CHHS Research Seminar: Exploring the Franko B Archives

Following a ‘Research Resources’ award from Wellcome, the Theatre Collection has been working on a project for the past 18 months to catalogue, conserve and make publicly accessible the archive of artist, curator and teacher, Franko B.  Franko B’s practice explores the limits of the body, touching on pain, suffering and sexuality in contemporary culture.  He rose to prominence in the 1990s due to his extraordinary body-based performances at the ICA in London that often involved blood-letting.  Creating work across performance, video, photography, painting, sculpture and mixed media for the last 30 years, Franko’s experiences of suffering, neglect, homelessness and marginalisation as an adolescent, and then as a young gay man and punk living in London during the AIDS epidemic, deeply influenced and intertwined with his practice.  Archivists Jo Elsworth, Julian Warren, Sian Williams, who are working on the project, introduced the Franko B archive and there was an opportunity to handle items from the collection.

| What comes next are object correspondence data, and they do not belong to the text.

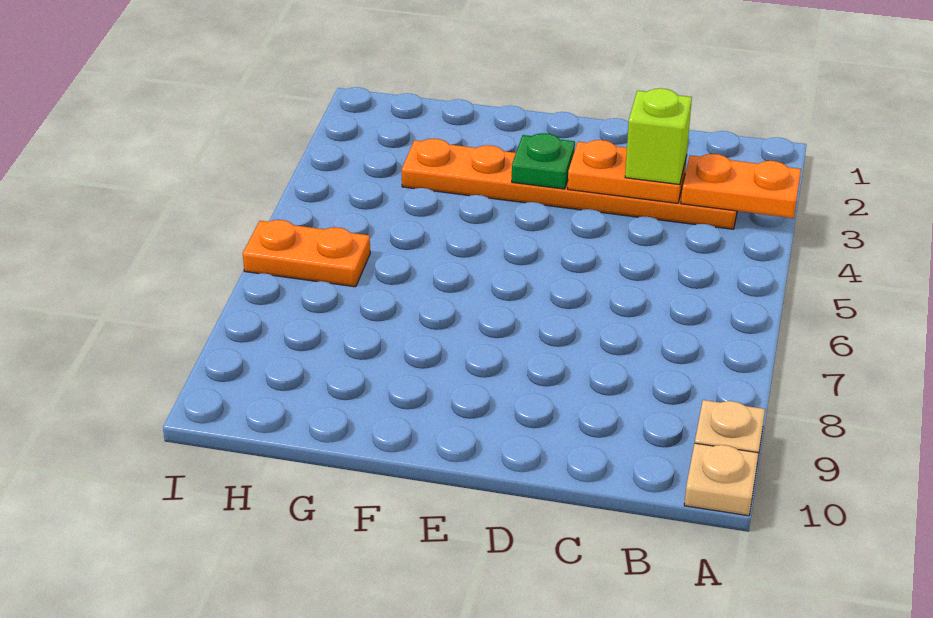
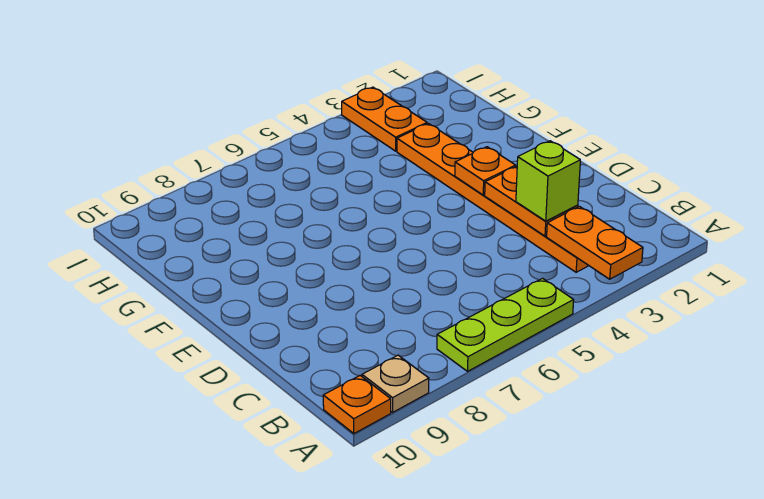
none -> lime 1x3 plate [437,278,574,371]
tan 1x1 plate [684,443,758,516] -> orange 1x1 plate [323,376,391,434]
green 1x1 plate [512,133,575,189] -> orange 1x1 plate [455,147,516,195]
orange 1x2 plate [243,220,370,287] -> orange 1x2 plate moved to [342,87,427,151]

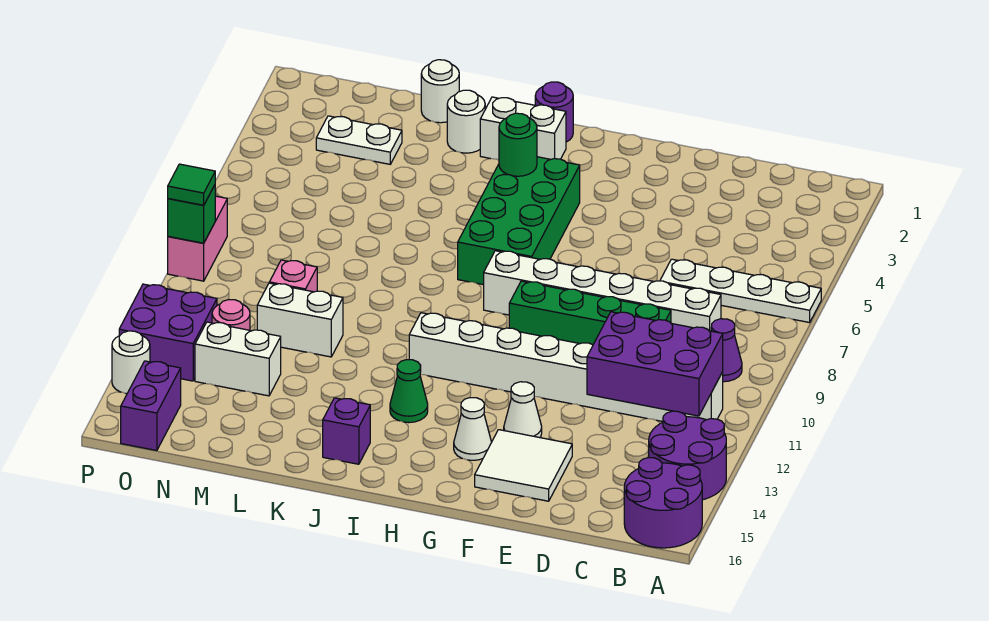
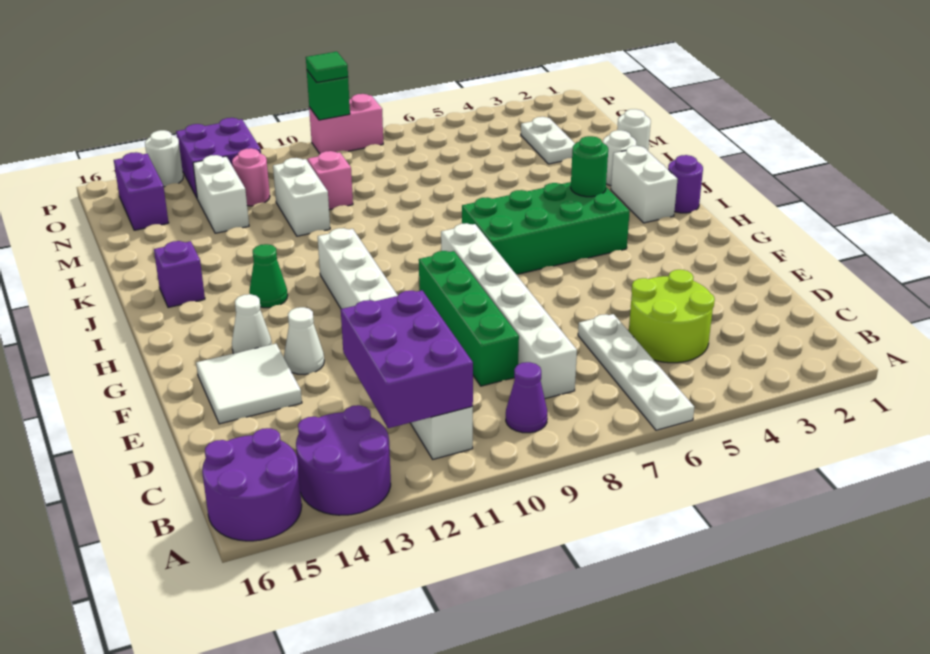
none -> lime 2x2 round brick [629,270,715,363]
purple 1x2 brick [121,361,181,451] -> purple 1x2 brick turned to [114,152,169,230]

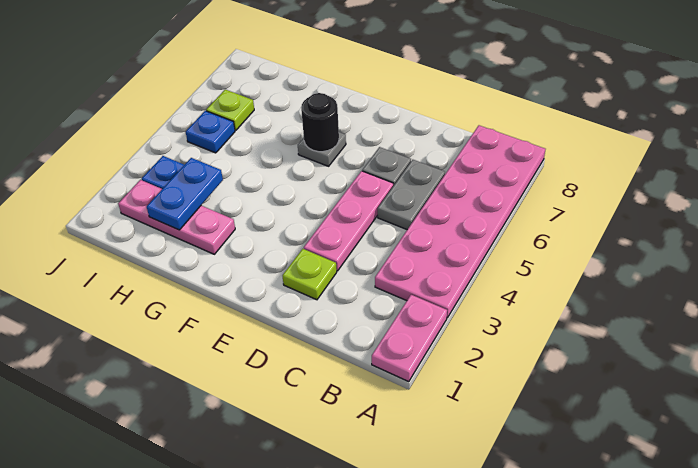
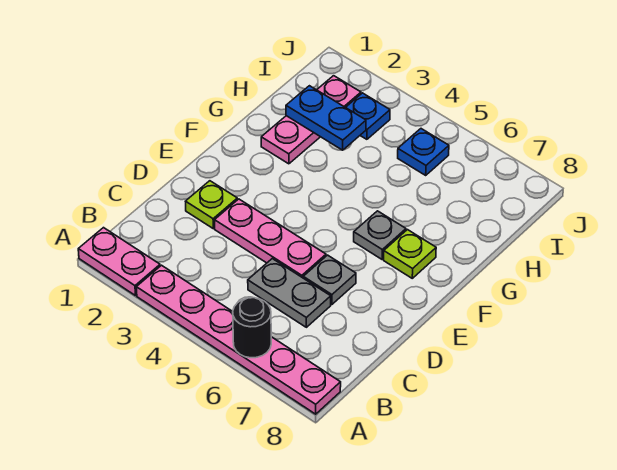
pink 2x6 plate [375,125,545,318] -> pink 1x6 plate [136,265,341,414]
black 1x1 round brick [301,93,339,152] -> black 1x1 round brick moved to [233,298,271,358]
lime 1x1 plate [206,90,254,130] -> lime 1x1 plate moved to [384,230,436,278]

Attendees were made aware that Franko’s archive contains material which some people may consider challenging, including images depicting blood-letting and sexually explicit images.

Public Lecture

The Centre for Science and Philosophy and the Centre for Health, Humanities and Science co-hosted a Public Lecture entitled ‘Why Precision Medicine is not Very Precise (and why this should not surprise us)’. There was a talk by Professor Anya Plutynski, followed by a panel discussion with Dr Karoline Wiesner , Dr James Brennan and Heidi LoughlinDr Julian Baggini acted as Chair.



Precision medicine has created a lot of hope, especially for cancer patients. In the ideal case, there is one comprehensive test provided to patients, a clear-cut prognosis, one clearly preferred targeted therapy, and outcomes will be ideal. Plutynski argued that in the vast majority of cases, what we actually find, and indeed ought to expect, are rather different outcomes. Decisions about treatment are complex, there are moderate improvements in survival in the vast majority of cases, and indeed, very few cancer patients are likely to benefit. This talk explained why this is true, and why this should (by now) not surprise us. Plutynski then offered advice for patients and families, and for researchers and policy makers, to ensure better communication about this difficult process.